Top of Stored data
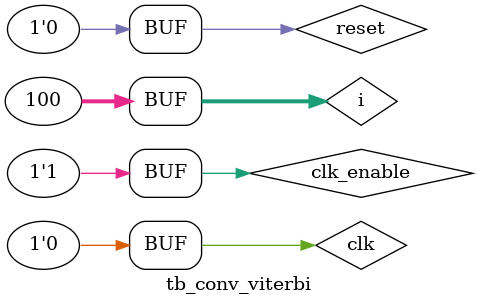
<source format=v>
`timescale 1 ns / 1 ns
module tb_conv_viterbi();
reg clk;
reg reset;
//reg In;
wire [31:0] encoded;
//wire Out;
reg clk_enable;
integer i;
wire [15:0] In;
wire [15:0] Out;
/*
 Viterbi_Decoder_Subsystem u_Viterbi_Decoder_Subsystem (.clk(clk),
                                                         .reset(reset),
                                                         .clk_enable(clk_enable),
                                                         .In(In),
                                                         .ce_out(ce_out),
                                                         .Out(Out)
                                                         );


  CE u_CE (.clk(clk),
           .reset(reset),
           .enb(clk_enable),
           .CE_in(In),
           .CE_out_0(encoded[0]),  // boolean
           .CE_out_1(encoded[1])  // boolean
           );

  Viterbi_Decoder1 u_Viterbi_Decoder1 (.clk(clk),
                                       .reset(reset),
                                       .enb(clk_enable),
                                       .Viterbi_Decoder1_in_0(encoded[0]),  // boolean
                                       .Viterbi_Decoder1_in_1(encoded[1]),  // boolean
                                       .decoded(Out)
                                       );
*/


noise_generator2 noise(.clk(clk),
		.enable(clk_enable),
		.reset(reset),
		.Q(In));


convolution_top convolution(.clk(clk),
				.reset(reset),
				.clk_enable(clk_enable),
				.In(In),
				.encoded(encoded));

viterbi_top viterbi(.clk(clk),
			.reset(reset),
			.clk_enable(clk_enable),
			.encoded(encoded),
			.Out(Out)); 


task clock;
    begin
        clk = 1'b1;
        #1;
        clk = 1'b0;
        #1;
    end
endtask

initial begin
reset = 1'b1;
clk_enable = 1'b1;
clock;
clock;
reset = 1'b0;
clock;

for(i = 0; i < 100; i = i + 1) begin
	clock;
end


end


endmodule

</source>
Bottom of Stored data
Request
All that is wanted is the lines from the one containing "clk = 1'b0;" through the last line of the records, restated word for word.

Answer to the exercise
        clk = 1'b0;
        #1;
    end
endtask

initial begin
reset = 1'b1;
clk_enable = 1'b1;
clock;
clock;
reset = 1'b0;
clock;

for(i = 0; i < 100; i = i + 1) begin
	clock;
end


end


endmodule

</source>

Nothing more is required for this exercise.